Suspected Rebels Kill 4 Workers, Take Hostages in Indonesia’s Papua Region

Ronna Nirmala
2021.06.25
Jakarta
Suspected Rebels Kill 4 Workers, Take Hostages in Indonesia’s Papua Region Protesters shout slogans during a rally calling for their right to self-determination in Papua, in Jakarta, Dec. 1, 2016.
[Reuters]

Suspected separatist rebels killed four construction workers and were holding four people hostage in the latest burst of violence in Indonesia’s Papua region, police and reports said Friday, as the insurgents warned non-ethnic Papuan workers to leave conflict areas.

The incident unfolded amid a government crackdown on armed Papuan rebels and after Jakarta classified them as terrorists in the wake of the killings by insurgents of an army general, a policeman and four civilians in April.

On Thursday, around 30 suspected members of the Free Papua Movement ambushed a truck carrying construction materials for the Trans Papua Highway megaproject in Yahukimo regency, and attacked workers with arrows, axes, machetes and rifles, provincial police spokesman Ahmad Musthofa Kamal said, citing witnesses.

“At 3:50 [p.m.], the Yahukimo police received information from eyewitnesses that there had been shootings of people in Bingky village,” Kamal said in a statement.

The four people killed were workers at a bridge project, which is part of the 4,300-km- (2,672- mile-) long highway.
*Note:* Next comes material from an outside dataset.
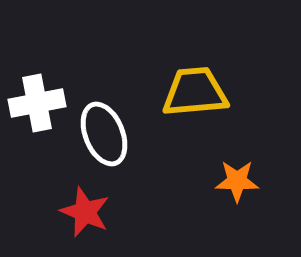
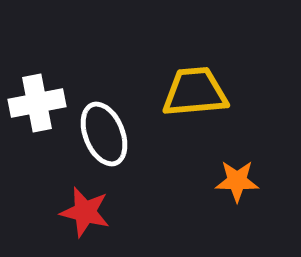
red star: rotated 9 degrees counterclockwise
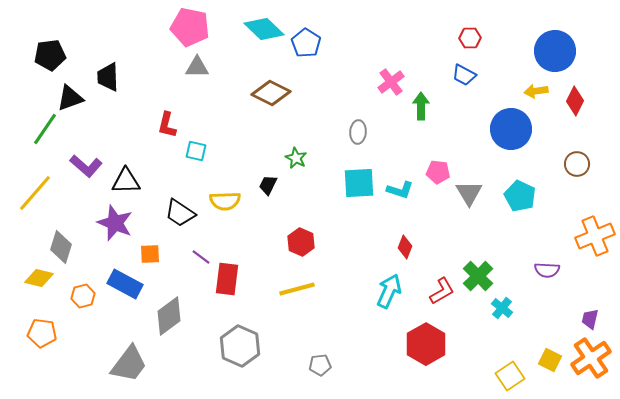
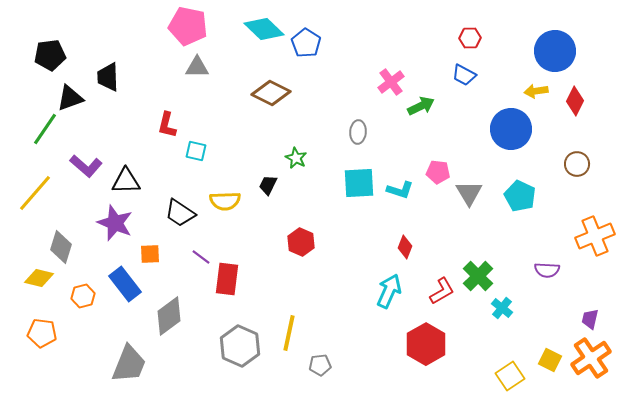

They were identified as Suardi, Sudarto, Idin, and Saiful, Kamal said.

“Our team is on the way to the scene. It is far from the main town [of Dekai] in Yahukimo and can take four hours by road,” he said.

Indonesian-language reports published on Friday by local news outlets the Voice of Indonesia and Detik quoted Kamal as saying the rebels had also taken four hostages.
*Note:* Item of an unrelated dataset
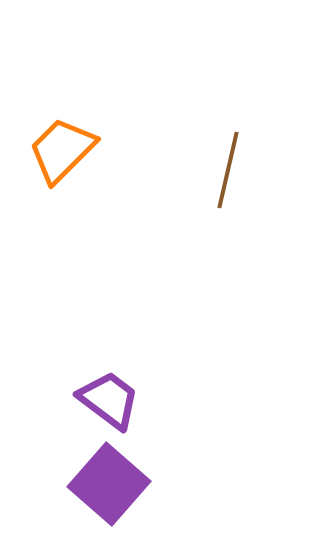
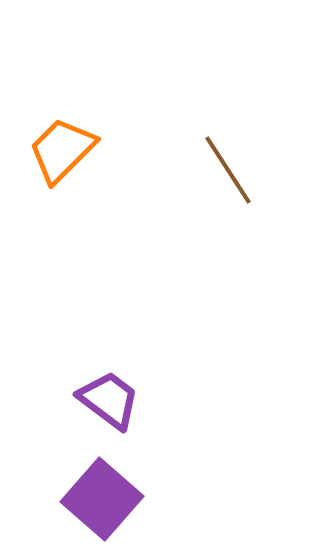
brown line: rotated 46 degrees counterclockwise
purple square: moved 7 px left, 15 px down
A spokesman for the military in Papua – a region at the far-eastern end of the Indonesian archipelago where a separatist insurgency has simmered since the 1960s – said the attack was a deliberate attempt to sabotage the construction of the megaproject initiated by the government of President Joko “Jokowi” Widodo.

This latest attack was reminiscent of a December 2018 strike when insurgents shot dead at least 20 workers who were building a bridge for the same highway project in Nduga regency. Violence has bubbled over in the region ever since.
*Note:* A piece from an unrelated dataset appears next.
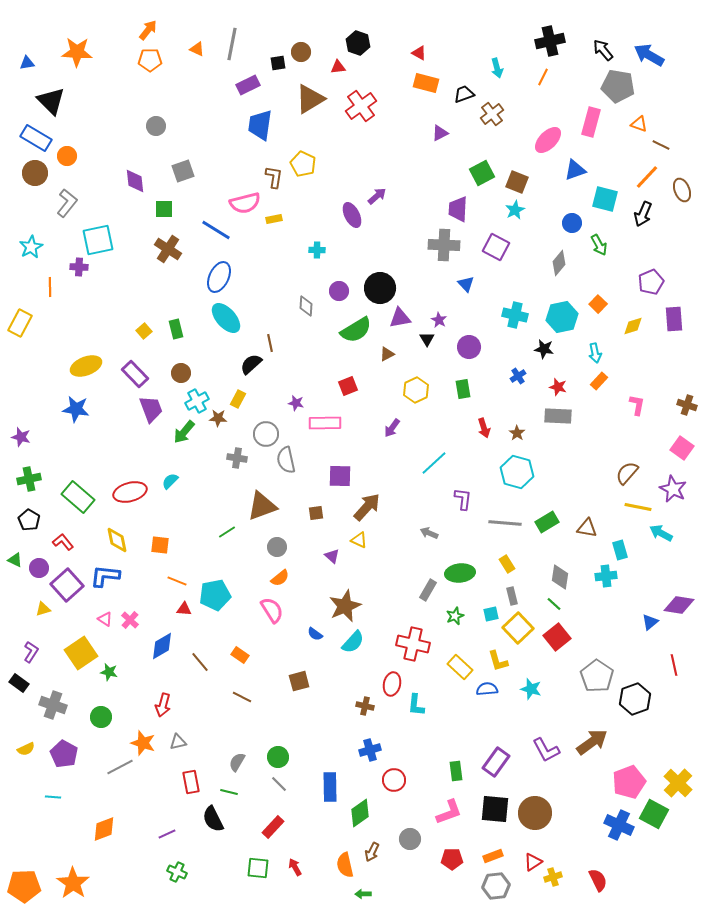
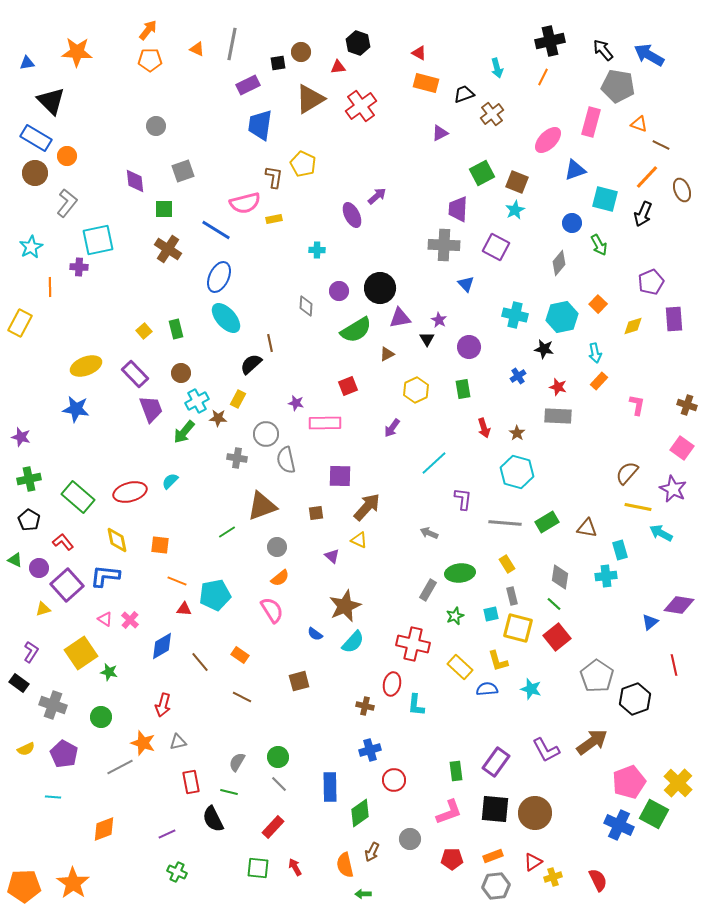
yellow square at (518, 628): rotated 32 degrees counterclockwise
“These are terrorists who don’t want Papua to be developed and prosperous and make civilians victims of their acts of terror,” military spokesman Col. I Gusti Nyoman Suriastawa said, adding that security forces were hunting the attackers.

The National Liberation Army of West Papua, the armed wing of the Free Papua Movement, did not claim responsibility for Thursday’s attack, but urged migrants from other parts of Indonesia to exit conflict areas of Papua at once.

“Whether you are construction workers, motorcycle taxi drivers, any profession, leave the war zones immediately, especially Puncak, Intan Jaya, Ndugama, Yahukimo and Pegunungan Bintang Mountains,” Sebby Sambom, the armed wing’s spokesman, said in a statement when the media asked about Thursday’s violence.

“Don’t listen to the TNI and police who said that civilians will not be victimized. There’s no guarantee. The TNI and Polri are deceiving you. If you die, it’s your family’s loss,” he said, using the Indonesian acronym for the military.

Military spokesman Suriastawa had urged the public to ignore a similar call from Sambom earlier this month, saying security forces would protect all Papuans from the insurgents.

‘Have identified armed terrorists in Papua’

Meanwhile, a spokesman for a joint police and military operation codenamed Nemangkawi, said that security forces had arrested 11 rebels and killed four others between May and June 12.

“We have identified armed terrorists in Papua, their network and the location of their camps. It’s just a matter of time,” the operation’s spokesman M. Iqbal Alqudussy said in a statement on Friday.

President Jokowi had ordered security forces to intensify operations against the rebels after a spate of violence in April.

Cahyo Pamungkas, a researcher on Papua at the Indonesian Institute of Sciences, said crackdowns and the use of force were not the best way to deal with separatist groups.

“What the government is dealing with are groups who want independence. From the outset it should have sent negotiators, not security forces,” Cahyo told BenarNews.

Besides, the increase in violence in Papua has seriously affected the people in the province, he said.

“The government should initiate a humanitarian pause and then start dialogue with [armed] groups,” Cahyo said.

In 1963, Indonesian forces invaded the Papua region – which makes up the western half of New Guinea Island – and annexed it.

Many Papuans and rights groups said the 1969 vote, known as the Act of Free Choice, was a sham because it involved only about 1,000 people. However, the United Nations accepted the result, which essentially endorsed Indonesia’s rule.